Sunday, 21 August 2022

Why Metaphorical And Congruent Expressions Are Not Synonymous

Halliday & Matthiessen (1999: 538):
It might be maintained that a pair of expressions such as in times of engine failure and whenever an engine failed are simply synonymous, and do not imply any reconstruction of experience. But there are two problems with this view. 
One is that of history, referred to above. If neither had preceded the other, they could simply be free alternatives (though language is seldom so extravagant with its resources as this would imply!). But since one form of wording came first, it inevitably acquired a rich semantic loading. Since nouns evolved as names of classes of things, anything which is represented as a noun inevitably acquires the status of a thing, with the implication of a concrete object as the prototype. Thus in engine failure, the grammar has construed a thing called failure; and the nominal group then accommodates classes of failure (with another noun as Classifier), such as crop failure, heart failure and engine failure. Thus engine failure and engines fail are precisely not synonymous, because in engine failure the happening failure has acquired an additional semantic feature as the name of a class of things.

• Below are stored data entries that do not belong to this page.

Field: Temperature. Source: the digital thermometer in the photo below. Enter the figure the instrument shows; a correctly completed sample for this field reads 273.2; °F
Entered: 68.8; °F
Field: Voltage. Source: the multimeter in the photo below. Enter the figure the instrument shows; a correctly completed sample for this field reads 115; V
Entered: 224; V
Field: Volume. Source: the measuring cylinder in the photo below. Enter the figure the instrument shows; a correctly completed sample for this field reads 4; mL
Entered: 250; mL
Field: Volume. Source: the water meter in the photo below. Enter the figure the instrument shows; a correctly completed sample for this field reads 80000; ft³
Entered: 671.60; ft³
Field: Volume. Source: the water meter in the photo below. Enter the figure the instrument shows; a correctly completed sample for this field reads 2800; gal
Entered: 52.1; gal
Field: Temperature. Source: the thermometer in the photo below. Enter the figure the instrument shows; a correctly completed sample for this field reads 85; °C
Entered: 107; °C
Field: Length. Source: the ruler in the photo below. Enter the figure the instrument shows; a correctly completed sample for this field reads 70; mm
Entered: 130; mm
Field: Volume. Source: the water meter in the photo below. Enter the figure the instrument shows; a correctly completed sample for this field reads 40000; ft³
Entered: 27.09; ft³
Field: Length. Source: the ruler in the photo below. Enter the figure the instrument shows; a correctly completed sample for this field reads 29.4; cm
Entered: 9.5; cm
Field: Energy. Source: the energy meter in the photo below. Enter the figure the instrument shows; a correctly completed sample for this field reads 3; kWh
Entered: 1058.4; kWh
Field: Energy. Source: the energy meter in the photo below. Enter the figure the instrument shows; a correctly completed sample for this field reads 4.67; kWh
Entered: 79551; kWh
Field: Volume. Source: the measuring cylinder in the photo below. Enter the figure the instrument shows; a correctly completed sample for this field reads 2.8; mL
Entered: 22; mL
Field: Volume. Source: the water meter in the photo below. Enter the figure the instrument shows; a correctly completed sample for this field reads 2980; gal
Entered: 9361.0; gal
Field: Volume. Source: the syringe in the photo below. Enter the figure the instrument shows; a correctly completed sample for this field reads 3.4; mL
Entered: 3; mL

The second problem is that of sheer scale. If only odd, more or less random instances of this kind of metaphor occurred, they could have little effect on the system as a whole. But given the massive scale of this shift in the grammar, affecting as it does entire registers of modern English, it cannot simply be dismissed as meaningless variation. As we saw in Chapter 6, the metaphoric processes themselves are highly systematic; moreover they occur in typical syndromes, so that it is not just one aspect of the construction that is affected. Rather, the entire perspective is shifted sideways, so that each element in the configuration is reconstructed as something else. When this pattern comes to predominate throughout a large proportion of the discourse of adult life, it amounts to a fairly major resemanticising of experience.